理解大型语言模型检查点/恢复的I/O策略与模式 (Understanding LLM Checkpoint/Restore I/O Strategies and Patterns)

from arxiv, SCA/HPCAsia 2026 Workshops: Supercomputing Asia and International Conference on High Performance Computing in the Asia Pacific Region Workshops

As LLMs and foundation models scale, checkpoint/restore has become a critical pattern for training and inference. With 3D parallelism (tensor, pipeline, data), checkpointing involves many processes, each managing numerous tensors of varying shapes and sizes, that must be persisted frequently to stable storage (e.g., parallel file systems). This turns checkpoint/restore into a big-data I/O problem characterized by volume, variety, and velocity. The workflow must traverse the full storage stack -- from GPU memory through host memory and local storage to external repositories -- whose tiers differ by orders of magnitude in performance, creating bottlenecks under concurrency even with asynchronous flush/prefetch. Kernel-accelerated I/O libraries such as \texttt{liburing} may mitigate these issues versus POSIX, but their effectiveness for LLM checkpointing remains underexplored. We develop microbenchmarks to quantify trade-offs when using \texttt{liburing}, evaluating how aggregation, alignment, and I/O coalescing interact under buffered and direct I/O. We find that uncoalesced small-buffer operations halve throughput relative to synthetic workloads, while file system-aware aggregation restores bandwidth and reduces metadata overhead. Compared to state-of-the-art LLM checkpointing engines, our approach achieves up to $3.9\times$ higher write throughput than DataStates-LLM and $7.6\times$ higher than TorchSnapshot. These results highlight the need for aggregation and coalescing strategies that align with modern file systems and I/O backends.

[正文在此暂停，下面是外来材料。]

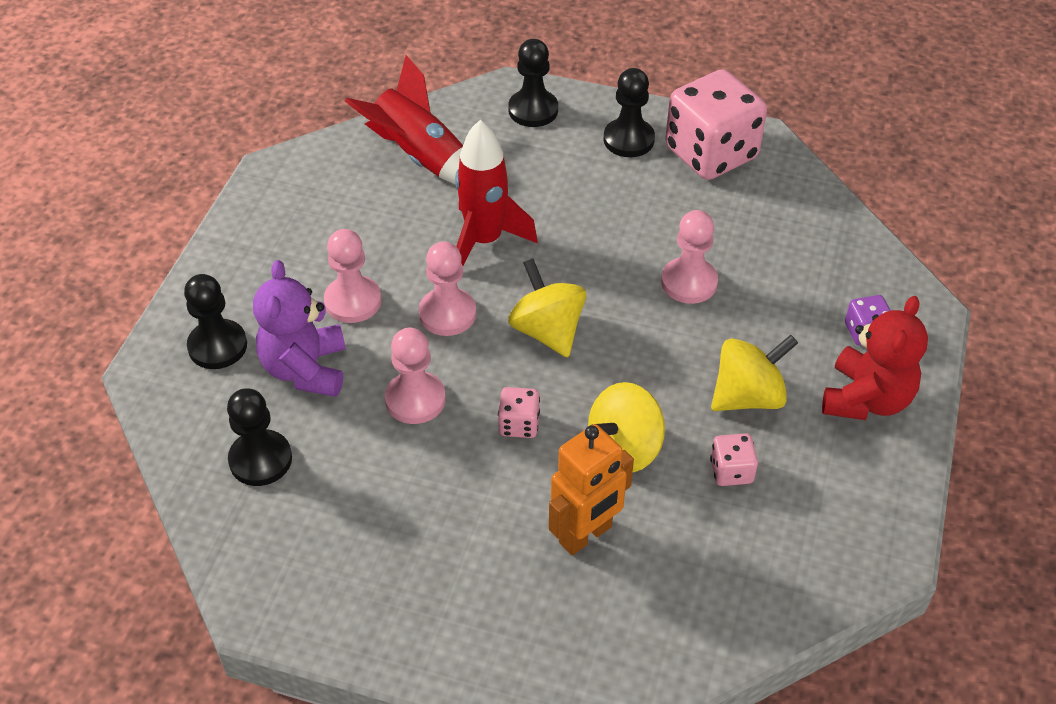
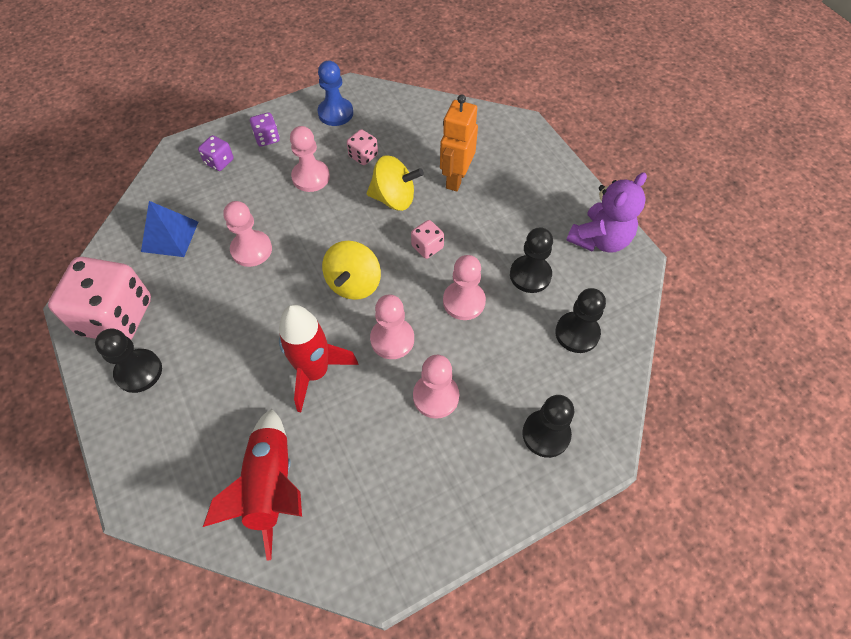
camera: 135 degrees left, 10 degrees up
purple teddy bear [253,260,346,397] -> purple teddy bear moved to [566,172,647,253]
black pawn [508,39,558,127] -> black pawn moved to [510,227,553,293]
orange robot [549,424,634,555] -> orange robot turned 75 degrees counterclockwise [440,94,478,191]
yellow spinning top [711,335,798,411] -> pink pawn [290,126,330,192]
red teddy bear [822,296,928,420] -> purple dice [250,112,280,147]
none -> blue pyramid [141,201,198,257]
none -> blue pawn [317,61,353,126]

翻译：随着大型语言模型和基础模型规模的扩大，检查点/恢复已成为训练和推理的关键模式。在三维并行（张量、流水线、数据并行）架构下，检查点操作涉及众多进程，每个进程管理着大量形状和尺寸各异的张量，这些数据需要频繁持久化到稳定存储（如并行文件系统）。这使得检查点/恢复演变为一个具有数据体量大、类型多、速度快的典型大数据I/O问题。工作流程必须穿越完整的存储层次——从GPU内存经主机内存和本地存储直至外部存储库——各层级性能存在数量级差异，即使在异步刷新/预取机制下，高并发场景仍会形成瓶颈。相较于POSIX接口，内核加速I/O库（如\texttt{liburing}）可能缓解这些问题，但其在LLM检查点场景的有效性尚未得到充分探索。我们开发了微基准测试来量化使用\texttt{liburing}时的性能权衡，评估缓冲I/O与直接I/O模式下聚合、对齐和I/O合并的交互影响。研究发现，未合并的小缓冲区操作会使吞吐量较合成工作负载下降一半，而文件系统感知的聚合策略能恢复带宽并降低元数据开销。与最先进的LLM检查点引擎相比，我们的方法实现了高达DataStates-LLM $3.9\times$的写入吞吐量提升，以及TorchSnapshot $7.6\times$的提升。这些结果凸显了需要与现代文件系统和I/O后端相匹配的聚合与合并策略。